Les 4 fonctions psychologiques
Dans L’homme à la découverte de son âme, Jung développe ce qu’il considère comme étant les 4 fonctions de la conscience. Pour chacune d’entre elles, il lui confère une dimension soit rationnelle et irrationnelle. Distinguons-les:
- La sensation (fonction irrationnelle) rassemble les perceptions sensorielles qui nous permettent de percevoir le monde des objets et de nous orienter dans celui-ci. La dimension irrationnelle de cette fonction est liée au fait qu’on ne peut pas la guider ou la moduler: nous percevons l’espace d’une certaine manière et nous ne pouvons pas modifier cette perception. C’est la même logique, appliquée à la temporalité cette fois, qui explique la dimension irrationnelle de l’intuition (3ème fonction ci-dessous).
- La pensée (fonction rationnelle) a pour visée de classer les objets. Dans le cas présent, c’est cette dimension de classement et de tri qui confère à la fonction pensée sa dimension rationnelle: le moi va jouer un rôle actif dans la modulation du flux de la pensée.
- L’intuition (fonction irrationnelle) est la sensibilité instantanée à capter l’origine des choses et à pressentir leur devenir. Il s’agit donc de la capacité à positionner un objet dans une perspective temporelle ;
- Le sentiment (fonction rationnelle) détermine quant à lui la valeur qu’un objet identifié a pour le moi (agréable/désagréable ou attachant/repoussant, par exemple). Ici, c’est cette dimension d’évaluation qui confère à cette fonction sa dimension rationnelle. Au même titre que pour la fonction pensée, le moi joue un rôle actif dans la modulation de son appréciation de l’objet.
La fonction principale
Chacun d’entre nous a une tendance naturelle à investir une fonction en particulier qui va devenir sa fonction principale. C’est cette fonction principale qui va être à la base de la caractérisation de notre type psychologique. On parlera d’un « type pensée » ou d’un « type sentiment » par exemple. L’autre fonction du même ordre (rationnelle par exemple pour un « type pensée ») est alors mécaniquement rejetée dans l’inconscient et devient la fonction inférieure.

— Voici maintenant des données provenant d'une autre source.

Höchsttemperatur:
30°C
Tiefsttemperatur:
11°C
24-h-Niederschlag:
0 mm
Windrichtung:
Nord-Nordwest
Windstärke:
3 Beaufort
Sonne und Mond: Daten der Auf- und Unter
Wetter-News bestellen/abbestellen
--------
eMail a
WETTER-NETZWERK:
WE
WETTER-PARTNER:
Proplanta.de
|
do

Les deux autres fonctions, qui sont aussi toutes deux du même ordre (irrationnelles dans notre exemple), deviennent alors des fonctions auxiliaires investies d’un niveau d’énergie intermédiaire. On distinguera une fonction secondaire et une fonction tertiaire en fonction de leur stade de développement.

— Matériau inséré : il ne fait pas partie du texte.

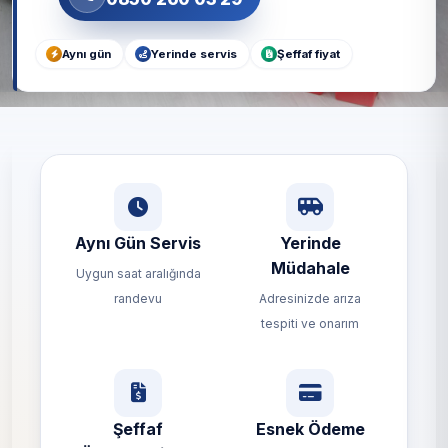
Aynı gün
Yerinde servis
Şeffaf fiyat
Aynı Gün Servis
Yerinde
Müdahale
Uygun saat aralığında
randevu
Adresinizde arıza
tespiti ve onarım
Şeffaf
Esnek Ödeme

Selon Jung, le fait que nous soyons amené à développer une fonction principale et donc à nous spécialiser est probablement liée à un aspect énergétique. En effet, il semblerait que notre psyché n’ait pas la capacité d’investir simultanément toutes les fonctions avec la même intensité, un peu comme le fait d’être droitier ou gaucher.
Cependant, déterminer la fonction principale ne permet pas à elle seule de déterminer le type psychologique d’un individu. Pour caractériser son fonctionnement psychique global, il faut également considérer la manière avec laquelle le moi investit l’énergie.
Intoversion et extraversion
Afin de correctement spécifier le type psychologique d’une personne, on doit ajouter le mode d’investissement de l’énergie à la fonction principale: extraversion ou introversion. C’est donc la combinaison des 2 qui va permettre de déterminer le type psychologique.
« Chez l’extraverti, la libido consciente se dirige habituellement vers l’objet […] dans le cas de l’introverti, c’est l’inverse qui se produit » (Von Franz, 1990, p. 27). La combinaison entre la spécialisation d’une des 4 fonctions comme fonction principale et le mode d’investissement de la libido (extraverti ou introverti) conduit dès lors à une répartition des individus en 8 types psychologiques (Von Franz, 2001, p. 75 à 90):
Pensée | Sentiment | Sensation | Intuition | |
---|---|---|---|---|
Extraversion | Pensée Extravertie | Sentiment Extraverti | Sensation Extravertie | Intuition Extravertie |
Introversion | Pensée Introvertie | Sentiment Introverti | Sensation Introvertie | Intuition Introvertie |
Exemple de type psychologique « pensée extravertie »
Par exemple, si une personne a comme fonction principale la pensée (rationnelle) et a plutôt une tendance extravertie, nous dirons qu’elle est de type « pensée extravertie ». Nous pouvons alors représenter ses fonctions psychologiques comme sur le schéma ci-contre. En effet, les 2 fonctions rationnelles sont situées sur le même axe et si l’une est la fonction principale, l’autre devient automatiquement la fonction inférieure.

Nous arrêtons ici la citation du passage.